NO WRITER ATTRIBUTED

Orphaned by Harvard's 12-year policy of non-cooperation toward the drama, the Dramatic Club twice yearly puts forth its best efforts to bring experimental and unique plays to Cambridge. But without an administrative benediction on the theatre as a whole, these efforts have kept the wolf from the Big Tree door only by the most Bohemian frugality.

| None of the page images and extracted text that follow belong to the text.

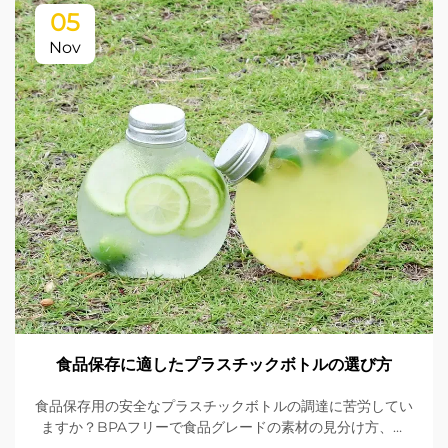
05
Nov
食品保存に適したプラスチックボトルの選び方
食品保存用の安全なプラスチックボトルの調達に苦労してい
ますか？BPAフリーで食品グレードの素材の見分け方、シ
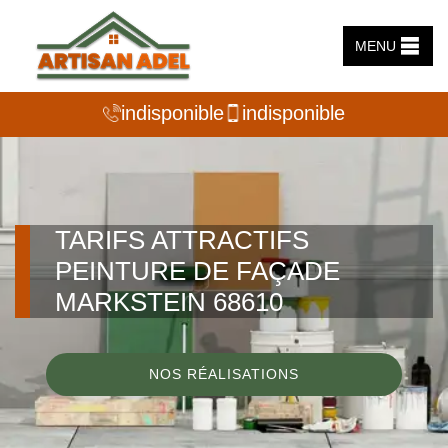
MENU
indisponible
indisponible
TARIFS ATTRACTIFS
PEINTURE DE FAÇADE
MARKSTEIN 68610
NOS RÉALISATIONS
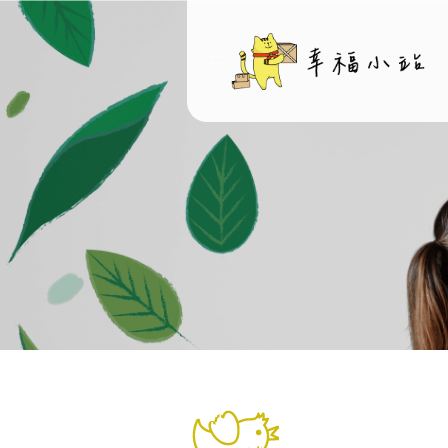
:::
:::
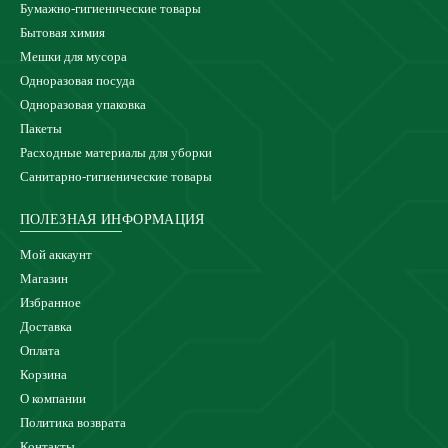
Бумажно-гигиенические товары
Бытовая химия
Мешки для мусора
Одноразовая посуда
Одноразовая упаковка
Пакеты
Расходные материалы для уборки
Санитарно-гигиенические товары
ПОЛЕЗНАЯ ИНФОРМАЦИЯ
Мой аккаунт
Магазин
Избранное
Доставка
Оплата
Корзина
О компании
Политика возврата
Контакты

The University struck at the drama during the 20,2, when President Lowell proclaimed the policy that. "Drama has no place at Harvard," and since that time it has not changed its strict laissez faire attitude. Long before that time it was obvious that a highly-developed drama-arts school was persona non grata in the college curriculum. Under the late, revered Professor George Baker, the Club, and the drama course that was then an adjunct to it, molded a nation-wide reputation for Harvard theatricals. But in the fall of that year, the Dramatic Society was set on its wanderings, and Professor Baker's activities, including the then-famed course, English 47, abolished. Baker, exiled by the Brahmin purists, found a more appreciative reception at New Haven, settled there, and brought the Yale drama school to the ranking spot in college theatrical circles it now holds. After the hegira the Corporation was content to allow Harvard to lag behind every leading college in the land, completely devoid of University support of play writing and play producing.

The club itself fared better under administrative apathy than has drama as a whole; only occasional resounding flops have marred its record. But the recent success "Mashenka" probably concludes the Club's activity for the duration, and with this suspension the last taste of the theatre at Harvard will be gone.

It was not always this way. With the talent of Eugene O'Neill, Robert Sherwood, S. N. Behrman, Philip Barry, Sidney Howard, Thomas Wolfe, John Mason Brown, and John Dos Passos, Baker was able to blaze a spectacular trail. These names above are no dead listing of the college's contribution to a forgotten art. They signify the great effort that was expended, and then was suddenly curtailed.

Nothing comparable has been achieved since. The University must learn that the theatre cannot "thrive on frustration." It must be nurtured by adequate drama courses, by an endowed college theatre, by an attitude that actively reverses the former Puritan ideas. The first two of these goals can only be realized after the war, but it is not too early to start on the last one now.